Work to complete: Can you copy out the data exactly? Leave the images out.

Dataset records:
================

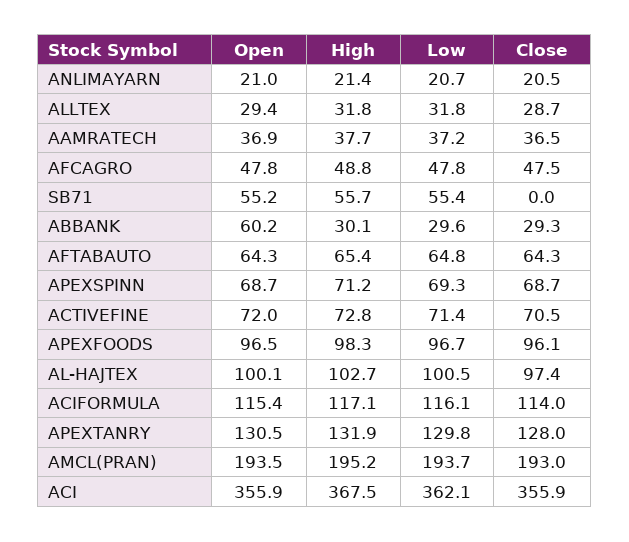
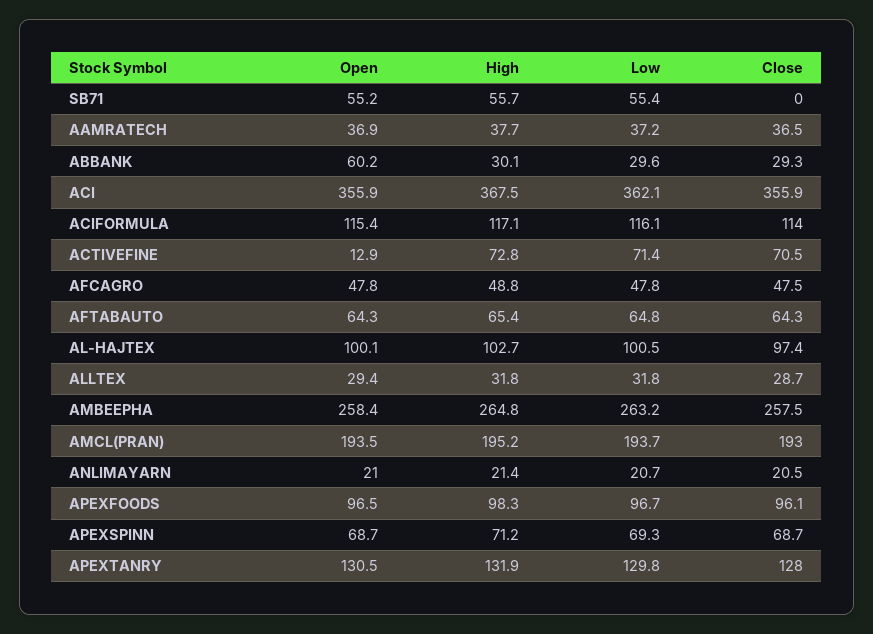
Open, ACTIVEFINE: 72 -> 12.9
Open, AMBEEPHA: none -> 258.4
High, AMBEEPHA: none -> 264.8
Low, AMBEEPHA: none -> 263.2
Close, AMBEEPHA: none -> 257.5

================

Task solution:
Open, ACTIVEFINE: 72 -> 12.9
Open, AMBEEPHA: none -> 258.4
High, AMBEEPHA: none -> 264.8
Low, AMBEEPHA: none -> 263.2
Close, AMBEEPHA: none -> 257.5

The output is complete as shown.